4. The rotor module as recited in claim 3, wherein said monolithic ceramic feature is a knife edge seal.

5. The rotor module as recited in claim 1, further comprising a metallic alloy feature mounted to said common CMC drum.

6. The rotor module as recited in claim 5, wherein said metallic alloy feature is a knife edge seal.

7. The rotor module as recited in claim 1, wherein said multiple of CMC airfoil rows are within a compressor section of the gas turbine engine.

8. The rotor module as recited in claim 1, wherein said multiple of CMC airfoil rows are within a high pressure compressor section of the gas turbine engine.

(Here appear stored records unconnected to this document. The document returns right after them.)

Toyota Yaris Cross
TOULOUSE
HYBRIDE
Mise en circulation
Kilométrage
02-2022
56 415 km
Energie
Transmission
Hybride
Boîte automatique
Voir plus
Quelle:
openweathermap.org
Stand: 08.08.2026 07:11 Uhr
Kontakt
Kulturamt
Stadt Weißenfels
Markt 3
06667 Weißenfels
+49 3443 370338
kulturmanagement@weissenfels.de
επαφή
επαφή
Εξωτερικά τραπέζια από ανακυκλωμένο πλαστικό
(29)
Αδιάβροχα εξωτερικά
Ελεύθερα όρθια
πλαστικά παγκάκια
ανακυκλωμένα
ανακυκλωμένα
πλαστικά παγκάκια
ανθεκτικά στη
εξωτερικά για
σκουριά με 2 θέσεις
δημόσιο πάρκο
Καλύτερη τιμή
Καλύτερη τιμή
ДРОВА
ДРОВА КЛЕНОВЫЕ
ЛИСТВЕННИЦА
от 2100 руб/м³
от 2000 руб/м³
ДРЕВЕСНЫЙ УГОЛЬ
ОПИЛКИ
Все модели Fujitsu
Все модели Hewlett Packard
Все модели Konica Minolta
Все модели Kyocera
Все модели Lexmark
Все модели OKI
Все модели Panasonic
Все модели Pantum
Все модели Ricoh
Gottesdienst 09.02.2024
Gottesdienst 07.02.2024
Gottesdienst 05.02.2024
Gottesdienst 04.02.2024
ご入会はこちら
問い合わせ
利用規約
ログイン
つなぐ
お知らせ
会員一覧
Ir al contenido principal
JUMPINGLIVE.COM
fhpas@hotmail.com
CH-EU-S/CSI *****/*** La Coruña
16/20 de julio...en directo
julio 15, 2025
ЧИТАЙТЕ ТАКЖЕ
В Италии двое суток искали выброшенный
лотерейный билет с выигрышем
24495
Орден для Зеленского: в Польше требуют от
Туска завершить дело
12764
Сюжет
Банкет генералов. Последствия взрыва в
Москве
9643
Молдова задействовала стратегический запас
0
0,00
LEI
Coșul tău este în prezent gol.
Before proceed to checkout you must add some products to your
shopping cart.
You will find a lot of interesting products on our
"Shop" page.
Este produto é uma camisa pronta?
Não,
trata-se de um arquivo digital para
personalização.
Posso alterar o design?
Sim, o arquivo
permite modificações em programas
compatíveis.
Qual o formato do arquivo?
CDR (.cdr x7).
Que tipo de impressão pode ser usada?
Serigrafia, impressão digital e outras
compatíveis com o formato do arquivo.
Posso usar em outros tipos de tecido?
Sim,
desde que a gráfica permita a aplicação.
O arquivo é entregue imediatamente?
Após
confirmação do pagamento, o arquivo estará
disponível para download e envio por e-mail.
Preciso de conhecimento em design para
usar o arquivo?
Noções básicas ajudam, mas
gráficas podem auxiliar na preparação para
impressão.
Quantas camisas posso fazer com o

9. The rotor module as recited in claim 1, wherein said multiple of CMC airfoil rows are within a turbine section of the gas turbine engine.

10. The rotor module as recited in claim 1, wherein said multiple of CMC airfoil rows are within a low pressure turbine section of the gas turbine engine.

11. A turbine assembly for a gas turbine engine comprising:

a split case defined about an axis; and

a turbine rotor module having a multiple of CMC airfoil rows which extend from a common CMC drum which rotates about said axis.

12. The turbine assembly as recited in claim 11, further comprising a monolithic ceramic feature mounted to said common CMC drum.

13. The turbine assembly as recited in claim 12, wherein said monolithic ceramic feature is a knife edge seal.

14. The turbine assembly as recited in claim 12, further comprising a metallic alloy feature mounted to said common CMC drum.

15. The turbine assembly as recited in claim 14, wherein said metallic alloy feature is a knife edge seal.

16. The turbine assembly as recited in claim 11, wherein said Turbine rotor module is within a low pressure turbine section of the gas turbine engine.

17. A method of assembling a turbine assembly for a gas turbine engine comprising:

assembling a split case around a common CMC drum defined about an axis, a multiple of CMC airfoil rows extending from the common CMC drum.

18. The method as recited in claim 17, further comprising assembling two longitudinal halves of the split case with a multiple of fasteners.